2. Méthode, population et outils d’évaluation
L’étude porte sur 117 enfants de grade 2, équivalent approximatif du CE1, dont 88 enfants au développement mathématique typique et 29 enfants considérés à risque de difficultés d’apprentissage en mathématiques. Les enfants ont été répartis aléatoirement dans trois conditions selon le matériel utilisé : perles attachables à construire soi-même en dizaines/centaines, cure-pipes représentant des unités déjà groupées, ou perles enfilées avec unités visibles dans les dizaines et centaines.
L’intervention consistait à apprendre à représenter des nombres à deux ou trois chiffres avec le matériel, puis à les décomposer symboliquement, par exemple 47 = 40 + 7 puis 47 = 10 + 10 + 10 + 10 + 7. Les chercheurs ont utilisé trois mesures : une tâche de représentation avec matériel, le Picture Place Value Test pour évaluer la compréhension de la taille des unités selon la position du chiffre, et une tâche de décomposition pour évaluer la compréhension syntaxique du nombre. L’intervention incluait des explications explicites, des gestes de pointage entre chiffre et matériel, ainsi qu’un feedback correctif immédiat.
3. Résultats probants
Le résultat le plus intéressant est contre-intuitif : chez les enfants à risque de difficultés mathématiques, ce sont les perles attachables, donc le matériel le moins directement transparent au départ, qui ont entraîné les meilleurs progrès dans la représentation physique des nombres. Ces enfants devaient eux-mêmes construire les dizaines et les centaines, ce qui semble avoir favorisé un encodage plus actif de la structure base 10. Les progrès étaient significativement supérieurs dans cette condition par rapport aux matériels déjà groupés.
En revanche, les progrès ne se sont pas transférés clairement vers les tâches symboliques plus abstraites : les gains ne sont pas significatifs au Picture Place Value Test ni à la tâche de décomposition symbolique. Autrement dit, manipuler et construire les unités de numération améliore la représentation concrète, mais ne suffit pas forcément pour passer automatiquement à l’écriture symbolique ou au raisonnement abstrait.

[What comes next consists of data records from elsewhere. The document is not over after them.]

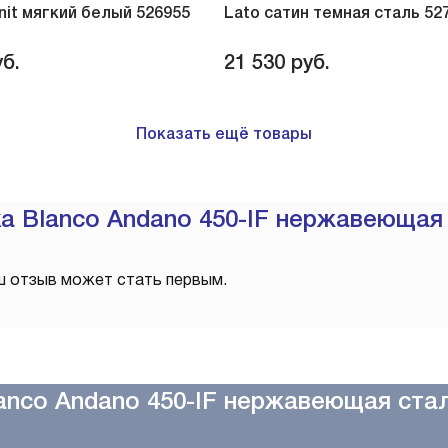
anit мягкий белый 526955
Lato сатин темная сталь 52
б.
21 530
руб.
Показать ещё товары
а Blanco Andano 450-IF нержавеющая 
ш отзыв может стать первым.
anco Andano 450-IF нержавеющая ста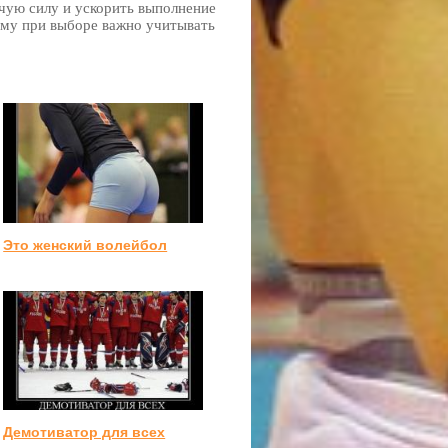
очую силу и ускорить выполнение
тому при выборе важно учитывать
Это женский волейбол
Демотиватор для всех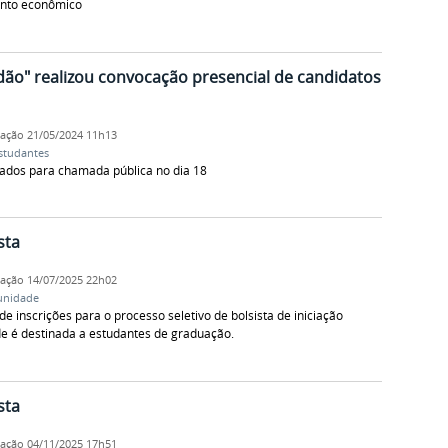
ento econômico
ão" realizou convocação presencial de candidatos
cação
21/05/2024 11h13
studantes
cados para chamada pública no dia 18
sta
cação
14/07/2025 22h02
nidade
de inscrições para o processo seletivo de bolsista de iniciação
e é destinada a estudantes de graduação.
sta
cação
04/11/2025 17h51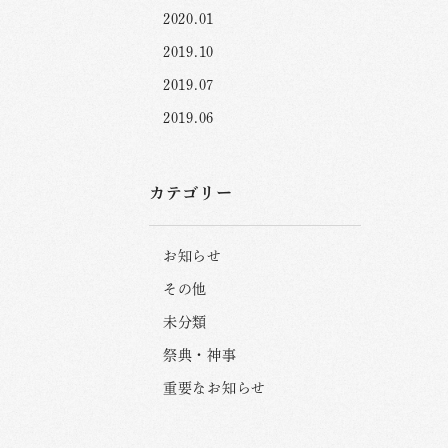
2020.01
2019.10
2019.07
2019.06
カテゴリー
お知らせ
その他
未分類
祭典・神事
重要なお知らせ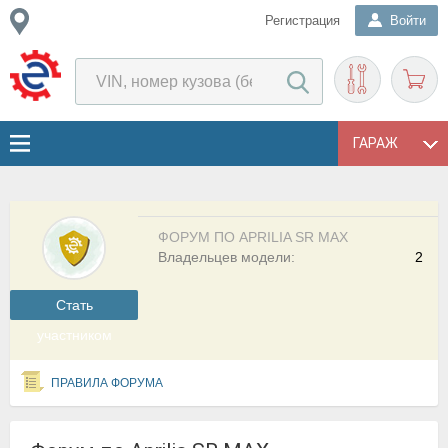
Регистрация
Войти
ГАРАЖ
ФОРУМ ПО APRILIA SR MAX
Владельцев модели:
2
Cтать
участником
ПРАВИЛА ФОРУМА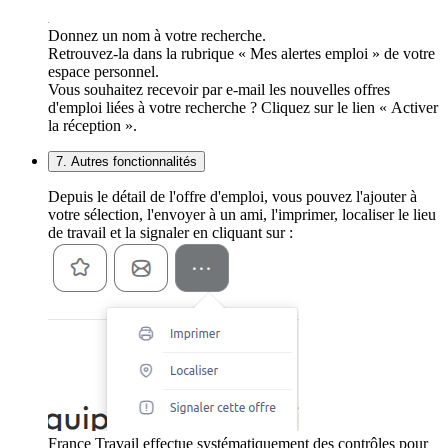
Donnez un nom à votre recherche.
Retrouvez-la dans la rubrique « Mes alertes emploi » de votre
espace personnel.
Vous souhaitez recevoir par e-mail les nouvelles offres
d'emploi liées à votre recherche ? Cliquez sur le lien « Activer
la réception ».
7. Autres fonctionnalités
Depuis le détail de l'offre d'emploi, vous pouvez l'ajouter à
votre sélection, l'envoyer à un ami, l'imprimer, localiser le lieu
de travail et la signaler en cliquant sur :
France Travail effectue systématiquement des contrôles pour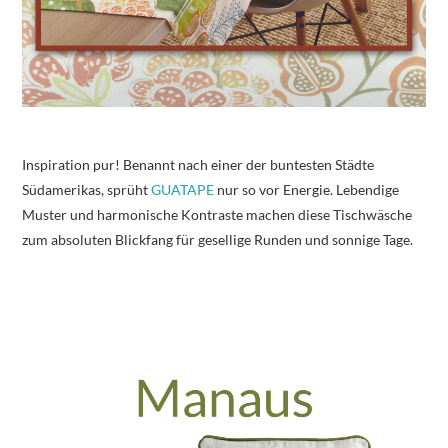
Inspiration pur! Benannt nach einer der buntesten Städte
Südamerikas, sprüht
GUATAPE
nur so vor Energie. Lebendige
Muster und harmonische Kontraste machen diese Tischwäsche
zum absoluten Blickfang für gesellige Runden und sonnige Tage.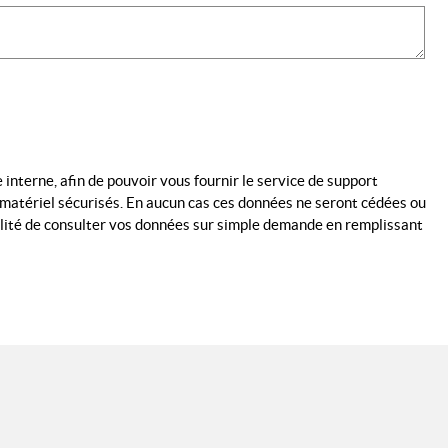
interne, afin de pouvoir vous fournir le service de support
 matériel sécurisés. En aucun cas ces données ne seront cédées ou
ilité de consulter vos données sur simple demande en remplissant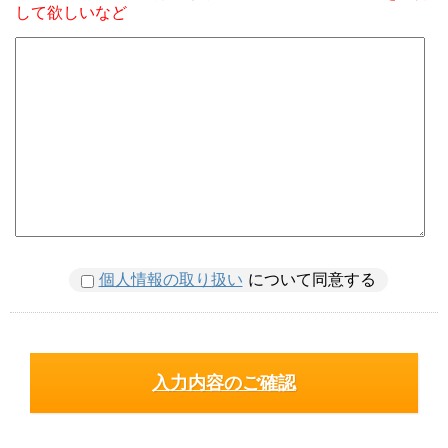
して欲しいなど
個人情報の取り扱い
について同意する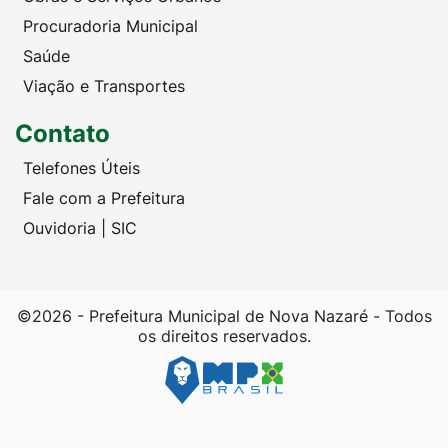
Procuradoria Municipal
Saúde
Viação e Transportes
Contato
Telefones Úteis
Fale com a Prefeitura
Ouvidoria | SIC
©2026 - Prefeitura Municipal de Nova Nazaré - Todos
os direitos reservados.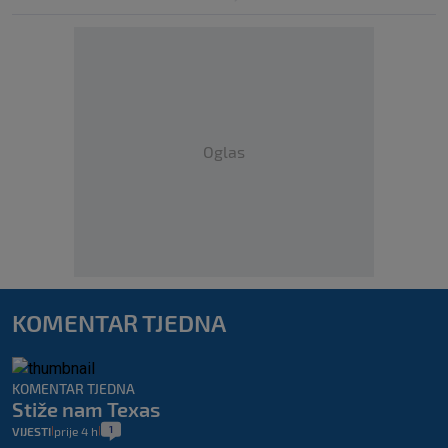
Oglas
KOMENTAR TJEDNA
KOMENTAR TJEDNA
Stiže nam Texas
1
VIJESTI
prije 4 h
|
|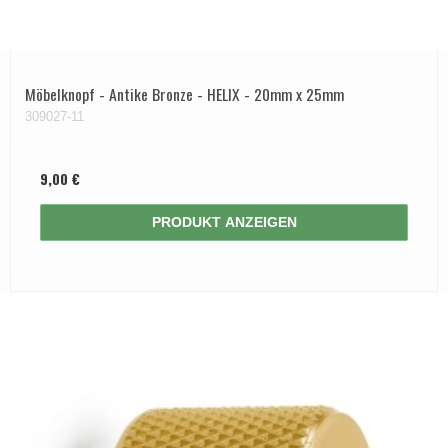
Möbelknopf - Antike Bronze - HELIX - 20mm x 25mm
309027-11
9,00 €
PRODUKT ANZEIGEN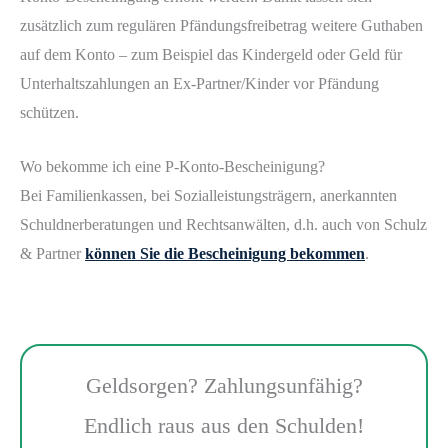
zusätzlich zum regulären Pfändungsfreibetrag weitere Guthaben
auf dem Konto – zum Beispiel das Kindergeld oder Geld für
Unterhaltszahlungen an Ex-Partner/Kinder vor Pfändung
schützen.
Wo bekomme ich eine P-Konto-Bescheinigung?
Bei Familienkassen, bei Sozialleistungsträgern, anerkannten
Schuldnerberatungen und Rechtsanwälten, d.h. auch von Schulz
& Partner
können Sie die Bescheinigung bekommen
.
Geldsorgen? Zahlungsunfähig?
Endlich raus aus den Schulden!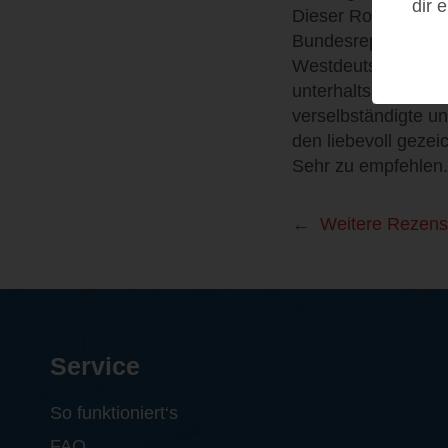
dir 
Dieser Roman widmet
Bundesrepublik und
Westdeutsche gar n
unterhaltsam war e
verselbständigte un
den liebevoll geze
Sehr zu empfehlen.
Weitere Rezens
Service
So funktioniert‘s
FAQ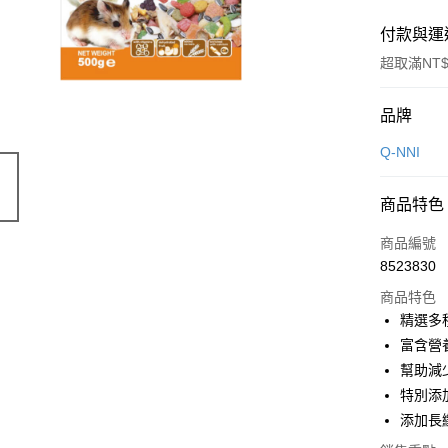
付款與運
超取滿NT$
付款方式
品牌
信用卡一
Q-NNI
信用卡分
商品特色
3 期 
商品編號
合作金
超商取貨
8523830
華南商
LINE Pay
上海商
商品特色
國泰世
精選多
Apple Pay
臺灣中
富含營
匯豐（
街口支付
幫助減
聯邦商
特別添
元大商
悠遊付
添加長
玉山商
台新國
Google Pa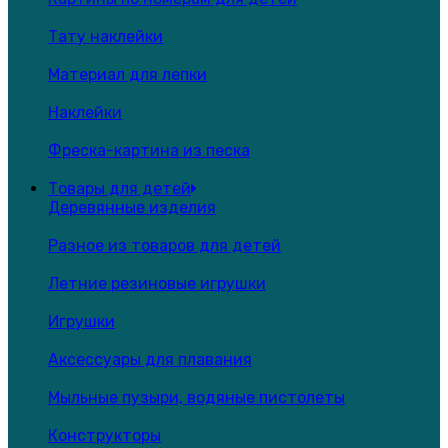
Тату наклейки
Материал для лепки
Наклейки
Фреска-картина из песка
Товары для детей
Деревянные изделия
Разное из товаров для детей
Летние резиновые игрушки
Игрушки
Аксессуары для плавания
Мыльные пузыри, водяные пистолеты
Конструкторы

L’analyse qualitative montre aussi une diminution des erreurs de type “tout en unités” ou “valeur faciale”, ce qui suggère une meilleure prise en compte des dizaines et centaines comme unités de valeur.
4. Implications en ergothérapie pédiatrique
Pour la pratique , cet article rappelle que le matériel concret n’est pas efficace “en soi”. L’intérêt clinique réside dans la qualité de l’action, dans le guidage verbal, dans le lien explicite entre le geste, la quantité, le langage oral et l’écriture mathématique. En séance, il peut donc être pertinent de proposer à l’enfant de construire lui-même les dizaines et centaines avant d’utiliser des matériels déjà structurés comme les blocs base 10. Cette construction active peut soutenir l’attention portée aux unités de numération.
Cependant, l’étude invite à rester prudent : le passage du concret au symbolique doit être accompagné. En ergothérapie, cela implique de ne pas s’arrêter à “l’enfant sait représenter avec du matériel”, mais de vérifier s’il peut ensuite dire, écrire, comparer, décomposer et transférer cette compréhension dans des exercices scolaires. Une progression clinique pertinente pourrait être : construire → représenter → verbaliser → pointer les liens chiffre/matériel → écrire la décomposition → varier les supports. Pour les enfants de primaire, notamment ceux qui manipulent sans comprendre, l’objectif n’est pas de “faire avec des objets”, mais de rendre l’action mathématiquement signifiante.